Dall’Italia ci sarebbe da augurarsi che la Germania si riprenda presto, visto che l’economia di Berlino è fortemente connessa con quella di Roma. Una debacle teutonica non potrebbe non rallentare perfino un’Italia che che negli ultimi anni ha ottenuto risultati positivi sul fronte economico, compreso uno spread in raffreddamento a 167 punti base (un anno fa era oltre 200 punti). La Germania ha spalle larghe e capacità di spesa, ma sono lontani i tempi di Angela Merkel. Il governo è in crisi di consensi, con una serie di spinte al suo interno anche contraddittorie: da una parte i verdi si sono imposti per spegnere le ultime centrali nucleari in un periodo di crisi energetica, portando a un paradossale maggiore ricorso al carbone.

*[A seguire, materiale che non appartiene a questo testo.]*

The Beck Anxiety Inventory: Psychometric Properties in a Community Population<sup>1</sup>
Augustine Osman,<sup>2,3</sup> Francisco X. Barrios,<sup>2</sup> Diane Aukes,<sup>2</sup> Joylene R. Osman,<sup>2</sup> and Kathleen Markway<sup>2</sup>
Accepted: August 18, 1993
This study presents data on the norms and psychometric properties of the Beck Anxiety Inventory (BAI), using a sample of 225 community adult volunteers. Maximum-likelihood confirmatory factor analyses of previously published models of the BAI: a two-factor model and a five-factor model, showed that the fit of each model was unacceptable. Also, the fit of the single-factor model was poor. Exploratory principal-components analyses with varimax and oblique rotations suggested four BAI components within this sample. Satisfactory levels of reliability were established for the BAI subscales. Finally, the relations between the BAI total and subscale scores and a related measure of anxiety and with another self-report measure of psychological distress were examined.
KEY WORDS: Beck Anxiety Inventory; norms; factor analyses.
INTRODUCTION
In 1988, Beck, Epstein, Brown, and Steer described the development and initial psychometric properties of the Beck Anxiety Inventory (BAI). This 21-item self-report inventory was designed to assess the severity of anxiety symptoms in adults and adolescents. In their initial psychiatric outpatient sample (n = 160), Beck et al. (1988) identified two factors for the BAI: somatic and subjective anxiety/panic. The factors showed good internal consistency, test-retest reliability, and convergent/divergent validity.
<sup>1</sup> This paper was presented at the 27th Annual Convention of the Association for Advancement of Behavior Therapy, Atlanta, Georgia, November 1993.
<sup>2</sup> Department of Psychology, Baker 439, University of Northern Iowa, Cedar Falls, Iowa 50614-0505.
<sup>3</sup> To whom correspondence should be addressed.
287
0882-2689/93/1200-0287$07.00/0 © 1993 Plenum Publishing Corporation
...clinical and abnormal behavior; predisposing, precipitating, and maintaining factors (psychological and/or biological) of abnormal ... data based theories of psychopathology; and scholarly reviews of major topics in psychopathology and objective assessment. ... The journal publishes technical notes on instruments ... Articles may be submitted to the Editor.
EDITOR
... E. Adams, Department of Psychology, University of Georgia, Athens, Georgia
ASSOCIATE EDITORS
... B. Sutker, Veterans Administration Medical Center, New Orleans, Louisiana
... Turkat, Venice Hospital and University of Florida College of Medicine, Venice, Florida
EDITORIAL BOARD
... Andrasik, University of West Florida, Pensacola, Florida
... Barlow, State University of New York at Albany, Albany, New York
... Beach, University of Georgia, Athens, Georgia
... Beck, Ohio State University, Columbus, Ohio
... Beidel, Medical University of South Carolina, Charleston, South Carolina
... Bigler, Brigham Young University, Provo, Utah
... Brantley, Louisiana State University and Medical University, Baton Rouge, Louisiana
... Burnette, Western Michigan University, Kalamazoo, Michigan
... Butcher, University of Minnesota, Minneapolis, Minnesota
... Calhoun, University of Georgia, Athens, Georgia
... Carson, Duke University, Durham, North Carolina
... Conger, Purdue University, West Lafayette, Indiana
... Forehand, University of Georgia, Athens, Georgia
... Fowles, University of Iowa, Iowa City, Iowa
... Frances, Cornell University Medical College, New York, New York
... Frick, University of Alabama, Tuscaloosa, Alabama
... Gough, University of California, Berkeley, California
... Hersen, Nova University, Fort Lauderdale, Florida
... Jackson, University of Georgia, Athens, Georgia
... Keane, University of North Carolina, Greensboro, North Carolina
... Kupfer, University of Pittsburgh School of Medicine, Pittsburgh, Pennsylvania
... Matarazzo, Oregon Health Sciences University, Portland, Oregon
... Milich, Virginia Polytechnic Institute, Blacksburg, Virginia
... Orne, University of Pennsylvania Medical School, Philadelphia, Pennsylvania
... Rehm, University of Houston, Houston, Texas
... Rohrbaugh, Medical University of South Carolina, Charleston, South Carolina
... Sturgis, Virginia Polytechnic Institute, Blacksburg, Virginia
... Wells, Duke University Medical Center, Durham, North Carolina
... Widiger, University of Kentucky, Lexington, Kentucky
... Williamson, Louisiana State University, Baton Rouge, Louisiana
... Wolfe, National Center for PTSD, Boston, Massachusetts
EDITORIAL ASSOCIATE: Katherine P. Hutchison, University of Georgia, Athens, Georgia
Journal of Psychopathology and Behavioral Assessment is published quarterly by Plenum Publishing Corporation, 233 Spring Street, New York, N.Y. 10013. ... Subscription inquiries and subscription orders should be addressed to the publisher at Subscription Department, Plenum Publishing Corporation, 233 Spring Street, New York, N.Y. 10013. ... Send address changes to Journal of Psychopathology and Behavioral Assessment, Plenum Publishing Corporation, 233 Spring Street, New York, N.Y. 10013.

Dall’altra il ministro delle Finanze, il liberale Christian Lindner, il falco dell’austerità che ha imposto le clausole più dure del patto di stabilità ha dovuto ingoiare la bocciatura della Corte costituzionale al bilancio tedesco. Difficilmente farà ulteriori sconti a uno Scholz che ha bisogno di spendere per rilanciare l’economia, fare la transizione energetica e investire su un sistema produttivo che deve ripensarsi. Altrimenti il rischio per la Germania è di fare la fine delle sue ferrovie.